In response, the government increased the monthly minimum wage by 60 percent for the new Solar year beginning March 21, 2026. However, the minimum wage remains less than 170 million rials (approximately $92), supplemented by food subsidies worth less than $10 per month.
War rarely comes as a single blow; it arrives as a series of cumulative pressures. When US and Israeli attacks on Iran began on February 28, the economy was already fragile. Based on World Bank reports, the national income per capita had dropped from approximately $8,000 in 2012 to $5,000 in 2024 due to a decade of sanctions, inflation, and corruption.
According to the United Nations Development Programme (UNDP), physical damage from thousands of airstrikes has led to widespread displacement and hit more than 23,000 factories and companies. Gholamhossein Mohammadi, Iran’s Deputy Minister of Labor and Social Affairs, states this has resulted in the loss of one million jobs directly, with another million unemployed indirectly. Unemployment insurance claims have nearly tripled compared to last year, with 147,000 applications in just two months.
Beyond physical destruction, Iranians face a crisis unprecedented in the digital age: a near-total internet blackout lasting 65 consecutive days. On February 28, internet traffic dropped by 98 percent. NetBlocks reports that Iran is the first country to have had full connectivity and then revert almost entirely to a local national network during a conflict.
The economic fallout of this "digital blackout" is severe:
- Online sales have dropped by 80 percent.
- The Tehran Stock Exchange lost 450,000 points in just four days.
- Daily losses stand at $35.7 million in direct terms, according to the Ministry of Communications, though analysts estimate real losses—including indirect hits to freelancers and small businesses—at $70 to $80 million per day.
For women, this has been an economic extinction event, as a generation of entrepreneurs who relied on digital platforms for teaching, consulting, and online trading saw their livelihoods extinguished overnight.
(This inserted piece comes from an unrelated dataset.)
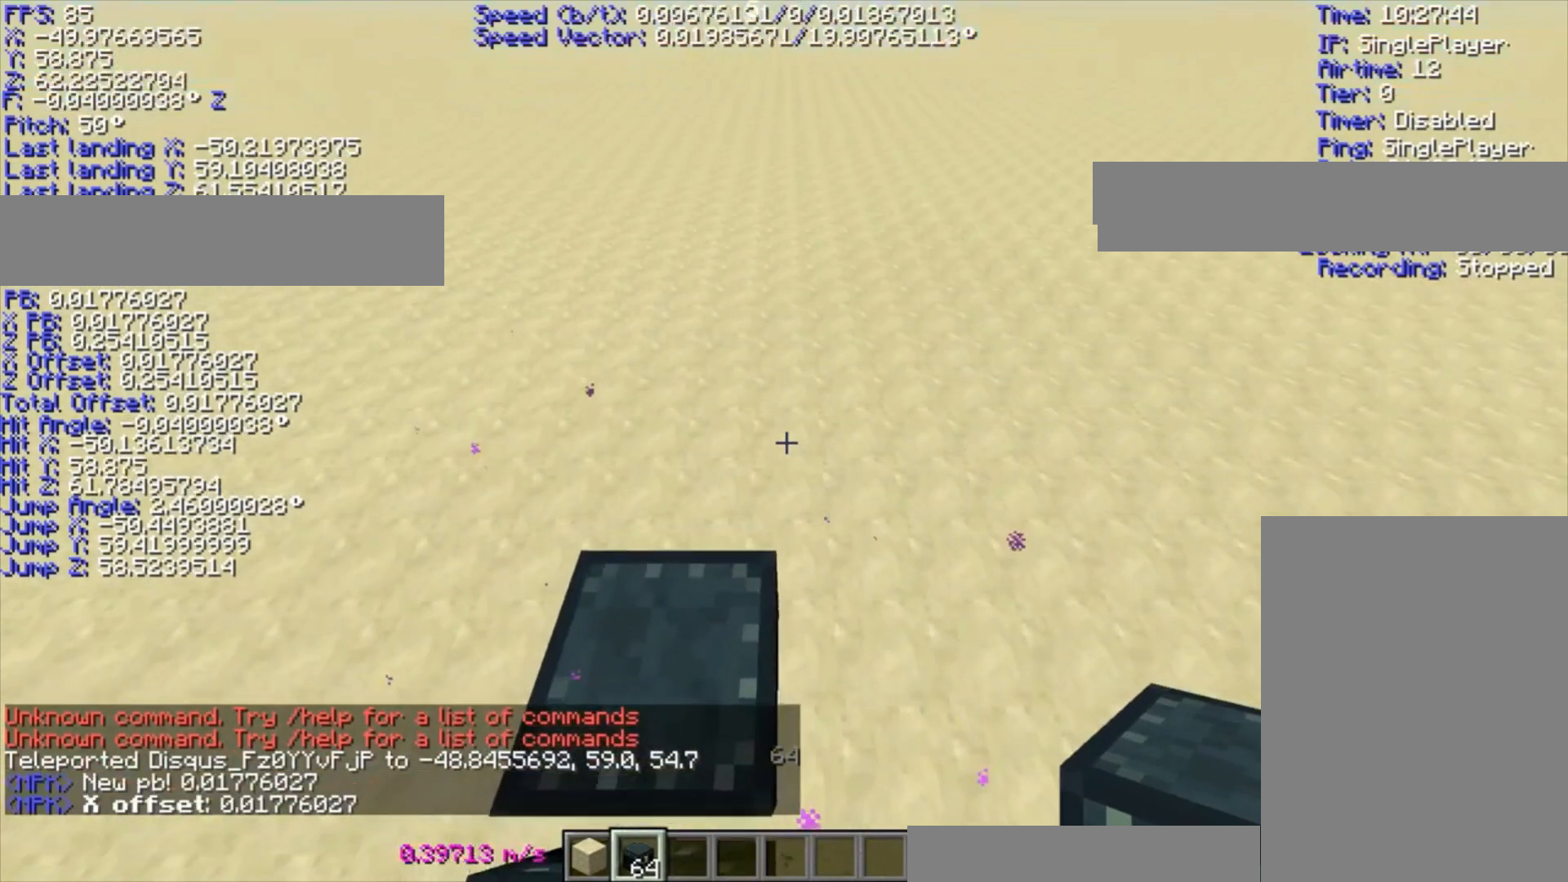
{"keys": [], "events": []}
Asal, a freelance designer in her thirties living in Tehran, described the experience to CNN: "No new projects, no replies. It is like everything just stopped overnight."
While state television attributes rising prices to psychological factors, the government has allowed its own employees to work from home with full pay. Saeed Tajik, a member of the Tehran Chamber of Commerce, identified the class dimension in an interview with the Iranian news site Fararu: "The government orders a 60 percent salary increase for its employees while allowing many of them to work remotely with full pay. Meanwhile, economic enterprises, unable to afford wages, are laying off their workers."
Iran's Central Bank, in an internal assessment delivered to President Masoud Pezeshkian, warned that rebuilding the war-damaged economy could take up to twelve years. According to Donya-e Eqtesad, an Iranian economic newspaper, even the most optimistic analysts, modelling a scenario in which a diplomatic agreement with Washington is reached, project that inflation will still average close to 50 percent for the remainder of 2026, five times the level that, in 2019, brought hundreds of thousands of Iranians into the streets.
Omar Ahmed is editor-in-chief of Rudaw’s Economy Desk.
The views expressed in this article are those of the author and do not necessarily reflect the position of Rudaw.